Philly Democrats Are More Than Capable of Conspiracy

If you think there wasn't voter fraud on Election Day 2012, then you've never had a parking ticket fixed in this city.

“Myth is the hidden part of every story, the buried part, the region that is still unexplored because there are as yet no words to enable us to get there. Myth is nourished by silence as well as by words.”

I remembered that quote by the late great Italian journalist Italo Calvino when I read Post contributor Stephen Silver’s “‘Massive Voter Fraud’ in Philly Is a Myth.”

Al Capone used to like to say that organized crime in Chicago was a “myth.” And it was, until it was proved that it wasn’t.

I also remembered the image of infamous Philadelphia politician Jimmy Tayoun, the ghost of election days past. On the early morning of election day, he would sit at a table on the first floor of his Middle East restaurant on South Street. On the table was a stack of cash and a gun. If you asked, he would tell you, “The money is for the election.
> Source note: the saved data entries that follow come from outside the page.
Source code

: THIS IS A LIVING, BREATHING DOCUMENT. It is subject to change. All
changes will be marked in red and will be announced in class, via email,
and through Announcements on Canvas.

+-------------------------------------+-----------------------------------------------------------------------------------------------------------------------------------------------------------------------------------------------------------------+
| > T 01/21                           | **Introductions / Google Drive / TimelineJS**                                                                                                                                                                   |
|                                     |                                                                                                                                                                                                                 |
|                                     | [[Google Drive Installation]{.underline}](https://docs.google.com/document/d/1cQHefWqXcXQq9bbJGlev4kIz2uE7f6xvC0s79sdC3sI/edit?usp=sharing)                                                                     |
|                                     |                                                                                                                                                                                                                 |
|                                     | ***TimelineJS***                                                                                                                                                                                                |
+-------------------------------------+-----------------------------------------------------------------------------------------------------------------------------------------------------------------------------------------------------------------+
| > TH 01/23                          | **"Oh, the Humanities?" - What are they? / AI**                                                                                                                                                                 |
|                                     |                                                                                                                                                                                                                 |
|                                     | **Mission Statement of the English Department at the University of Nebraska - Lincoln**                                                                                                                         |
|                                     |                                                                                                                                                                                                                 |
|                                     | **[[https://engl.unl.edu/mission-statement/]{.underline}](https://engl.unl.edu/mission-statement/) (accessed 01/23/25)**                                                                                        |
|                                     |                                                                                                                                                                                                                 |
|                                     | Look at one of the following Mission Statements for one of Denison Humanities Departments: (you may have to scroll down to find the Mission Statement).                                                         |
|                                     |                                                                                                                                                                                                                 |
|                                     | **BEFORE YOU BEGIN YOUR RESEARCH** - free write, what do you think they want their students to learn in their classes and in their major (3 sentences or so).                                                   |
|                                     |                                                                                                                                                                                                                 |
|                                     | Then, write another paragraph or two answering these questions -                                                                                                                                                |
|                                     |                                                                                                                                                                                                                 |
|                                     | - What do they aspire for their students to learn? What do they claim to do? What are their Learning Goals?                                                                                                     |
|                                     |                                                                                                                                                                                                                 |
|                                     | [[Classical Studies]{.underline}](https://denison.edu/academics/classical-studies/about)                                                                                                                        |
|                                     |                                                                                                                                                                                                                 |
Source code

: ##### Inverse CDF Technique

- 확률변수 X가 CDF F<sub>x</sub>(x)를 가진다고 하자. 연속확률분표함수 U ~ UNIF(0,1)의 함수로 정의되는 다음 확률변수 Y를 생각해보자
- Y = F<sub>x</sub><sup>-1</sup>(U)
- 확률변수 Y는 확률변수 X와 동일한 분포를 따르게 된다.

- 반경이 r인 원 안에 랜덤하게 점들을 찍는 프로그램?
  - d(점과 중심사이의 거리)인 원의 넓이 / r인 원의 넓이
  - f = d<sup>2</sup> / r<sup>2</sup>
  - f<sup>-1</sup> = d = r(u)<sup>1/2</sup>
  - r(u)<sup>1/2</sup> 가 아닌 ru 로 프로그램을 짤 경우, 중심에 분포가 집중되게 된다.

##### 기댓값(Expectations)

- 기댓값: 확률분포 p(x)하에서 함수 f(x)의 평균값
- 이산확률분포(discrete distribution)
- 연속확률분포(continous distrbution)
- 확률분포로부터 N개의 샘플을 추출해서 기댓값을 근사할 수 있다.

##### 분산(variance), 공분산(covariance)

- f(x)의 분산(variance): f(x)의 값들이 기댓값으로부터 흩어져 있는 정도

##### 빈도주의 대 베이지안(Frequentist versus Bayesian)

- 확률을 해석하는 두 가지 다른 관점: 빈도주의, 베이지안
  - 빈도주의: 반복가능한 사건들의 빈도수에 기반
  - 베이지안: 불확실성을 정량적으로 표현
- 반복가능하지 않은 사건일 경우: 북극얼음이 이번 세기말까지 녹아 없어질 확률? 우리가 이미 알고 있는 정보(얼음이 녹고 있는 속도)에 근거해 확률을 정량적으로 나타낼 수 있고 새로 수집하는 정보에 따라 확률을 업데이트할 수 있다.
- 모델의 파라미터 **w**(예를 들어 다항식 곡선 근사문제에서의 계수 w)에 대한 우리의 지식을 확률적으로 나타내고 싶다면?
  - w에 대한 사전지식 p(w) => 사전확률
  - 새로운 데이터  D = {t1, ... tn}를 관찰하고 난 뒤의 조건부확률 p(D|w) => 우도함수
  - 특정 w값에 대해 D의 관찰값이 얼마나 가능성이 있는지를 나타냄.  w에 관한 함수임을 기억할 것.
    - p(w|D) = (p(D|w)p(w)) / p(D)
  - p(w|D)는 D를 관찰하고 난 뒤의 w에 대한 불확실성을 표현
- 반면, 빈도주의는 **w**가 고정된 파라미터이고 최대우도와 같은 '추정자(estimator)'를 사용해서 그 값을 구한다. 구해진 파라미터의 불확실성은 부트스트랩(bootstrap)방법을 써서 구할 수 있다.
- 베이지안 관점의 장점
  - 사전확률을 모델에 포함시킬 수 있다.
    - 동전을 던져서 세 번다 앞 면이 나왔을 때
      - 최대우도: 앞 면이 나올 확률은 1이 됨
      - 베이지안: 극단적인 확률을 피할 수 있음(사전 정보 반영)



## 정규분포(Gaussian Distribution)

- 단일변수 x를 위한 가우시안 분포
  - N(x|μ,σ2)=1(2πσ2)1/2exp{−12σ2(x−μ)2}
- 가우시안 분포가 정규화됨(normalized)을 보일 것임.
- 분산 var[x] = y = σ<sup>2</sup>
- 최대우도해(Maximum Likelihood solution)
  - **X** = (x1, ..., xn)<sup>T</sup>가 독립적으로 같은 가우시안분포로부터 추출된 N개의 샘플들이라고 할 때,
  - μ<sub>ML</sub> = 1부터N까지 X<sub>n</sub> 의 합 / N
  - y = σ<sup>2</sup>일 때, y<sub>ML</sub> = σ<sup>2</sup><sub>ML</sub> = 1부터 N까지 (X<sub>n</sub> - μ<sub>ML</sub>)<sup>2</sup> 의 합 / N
The gun is for the money.”

In Philadelphia, the money handed out to a legion of Democratic committee people and various other election day workers is called “walking around money” or “street money.” The word “bribes” is just so, well, criminal.

Maybe I am just fueling the “myth” with the assumption that the money made its way to voters. After all, the party bosses will tell you that the money is legal payment to the election day’s get-out-the -vote crew. But ask yourself this: Wouldn’t it be easier to pay them by check? I know, I know, checks can be such a pain … and traceable.

Former Philadelphia Mayor Frank Rizzo bragged that he would ticket more cars before election day so he could fix the tickets for votes. I thought of Hizzoner when I read last week’s report of an FBI investigation and a separate court investigation into ticket fixing that implicates Democratic Party Chief and Congressman Bob Brady. When I talked about the investigations on my radio show at IQ 106.6, a caller from South Philadelphia told me he had a dozen tickets fixed by his committeeman. In return, he told me, he just had to vote Democrat. He said he learned about the ticket fixing for votes from from his father. Ah, another heart warming South Philly family tradition.

I am gratified that Silver agrees with me that the recent election day expulsion of Republican poll-watchers from almost 80 Philadelphia polling places should be investigated. The difficult task is getting someone to investigate it.

Neither the Pennsylvania Secretary of State nor Republicans in Harrisburg seem too interested. It seems asking politicians to look into voter fraud is like asking NASCAR racers to look into speeding. On my radio show, Al Schmidt, the co-chairman of the Philadelphia City Commissioners—the people who oversee city elections—said he will look into this year’s election and put together a report of possible problems. The report would be helpful evidence, but a full-scale investigation is still needed.

I get concerned when Silver and others discount voter fraud in Philadelphia as “impossible” because it would involve “a pretty large conspiracy.” Well, yes. But a conspiracy is just a large number of unscrupulous people with a common goal. That is a pretty good description of the Philadelphia Democratic Machine.

The first hint that some may have wanted to cheat is the millions spent this year to defeat Pennsylvania’s Voter ID law. The second hint is the bloated Philadelphia voter rolls. There were as many people registered to vote in the city as those eligible to vote, which is impossible, unless you conveniently forget to expunge the dead and those who moved out of the district. Without ID, anyone can claim to be one of the excess names on the voter rolls.

Silver is correct that without investigation, all of this just adds up to another Philadelphia myth, which, as Calvino says, is the hidden part of a story still to be explored. A court investigation and an FBI investigation into ticket fixing for votes and an analysis by City Commissioner Al Schmidt of the 2012 election starts that exploration, but if they don’t lead to a bigger investigation of voter fraud, it will always be hidden and too easily discounted as myth.